**TEKS BACAAN**
• • • •

Advertise 728x90

Manaqib Singkat Mbah Makin Mudzakir

Written By Unknown on Tuesday, November 11, 2014 | 6:35 PM



Awakmu iso moco kitab tenan kui nek wes iso moco kitab seng durung tau pok ngerteni, pengarange sopo yo durung ngerti lan during tau pok ngajeni. Nek wes iso moco kitab seng model ngono kui, lagi awakmu tak percoyo iso moco kitab tenan, nek ora yo durung


(kamu bisa benar-benar membaca kitab [kuning yang gundul tanpa makna dan harokat] itu kalau sudah bisa membaca kitab yang kamu sendiri belum pernah tau kitab itu sebelumnya, belum tau siapa penulisnya dan kamu pun belum pernah ngaji kitab itu. Kalau kamu sudah bisa membaca kitab yang seperti itu, baru aku percaya kalau kamu benar-benar bisa membaca kitab, kalau tidak [bisa membaca kitab model yang demikian] ya berarti belum bisa [baca kitab])

Ungkapan singkat di atas merupakan salah satu pesan yang disampaikan oleh guru, kakek dan saudaraku, Al-Maghfur Lahu Mbah Yai Makin Mudzakir sekitar 9 tahun yang lalu. Dan seingatku, pesan ini beliau sampaikan saat pertama kali aku belajar ilmu Nahwu Shorof pada beliau, dan diulang kembali saat aku hendak berangkat mondok ke Lamongan, hingga akhirnya pindah ke pondok Sarang, Rembang. Entah, aku sendiri tidak tahu, apakah ungkapan itu hanya ditujukan kepadaku saja atau kepada yang lain juga. tapi yang jelas, ungkapan di atas telah memberikan suntikan dan support yang luar biasa bagi aku yang pada waktu masih ingusan, karena kalau tidak salah, umurku waktu itu kurang lebih masih 11/12 tahun. Jadi masih umbelen dan unyil-unyil sekali..he..he.

• • • •

**KETENTUAN TUGAS**
Tulis lanjutan kenangan tentang Mbah Makin Mudzakir di atas, mulai tepat setelah kalimat terakhirnya.

• • • •

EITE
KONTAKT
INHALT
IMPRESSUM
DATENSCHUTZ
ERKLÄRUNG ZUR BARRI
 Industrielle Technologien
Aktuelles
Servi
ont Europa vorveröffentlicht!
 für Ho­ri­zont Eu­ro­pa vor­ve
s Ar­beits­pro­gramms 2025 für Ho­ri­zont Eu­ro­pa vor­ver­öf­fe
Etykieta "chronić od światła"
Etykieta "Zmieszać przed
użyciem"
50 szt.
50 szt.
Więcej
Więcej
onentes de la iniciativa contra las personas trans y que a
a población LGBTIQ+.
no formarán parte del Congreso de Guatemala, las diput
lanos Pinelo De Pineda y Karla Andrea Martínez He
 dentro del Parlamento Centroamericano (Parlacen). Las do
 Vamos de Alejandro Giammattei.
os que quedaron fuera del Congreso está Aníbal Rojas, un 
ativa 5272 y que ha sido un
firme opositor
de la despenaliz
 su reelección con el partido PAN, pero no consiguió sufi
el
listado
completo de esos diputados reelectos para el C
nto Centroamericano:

• • • •

**KOLOM JAWABAN**
Dulu, di gedung Madrasah Salafiyah pernah di adakan pengajian nahwu shorof dengan materi kitab Matan Jurumiyah dan Amtsilah Tashrifiyah, dan sebagai pengampu adalah beliau Mbah Makin sendiri. Saat itu aku baru saja lulus SD dan masuk jenjang pertama sekolah Menengah. Sebenarnya aku enggan ikut pengajian ini, karena aku menduga bahwa pesertanya banyak dan rata-rata mereka jauh lebih tua dariku, jadi aku males karena gak bisa fokus. Akan tetapi atas desakan dan dorongan dari guru dan pak dheku, Ust. Hanif Faishal, akhirnya aku pun ikut pengajian itu.

Dan ternyata dugaanku benar, pada malam pertama aku berangkat mengaji, yang hadir kurang lebih sekitar 25 orang dan rata-rata umur mereka lebih tua dariku. Bahkan bisa di katakana aku adalah siswa paling kecil di antara mereka, hanya saja keakrabanku  dengan mereka bisa sedikit mencairkan suasana, karena ternyata kebanyakan mereka adalah murid dari bapak dan tentunya mengenalku dengan baik. Aku pun masuk ruangan dan memilih duduk paling belakang, karena aku takut kalau-kalau nanti di Tanya ini dan itu oleh Mbah Makin.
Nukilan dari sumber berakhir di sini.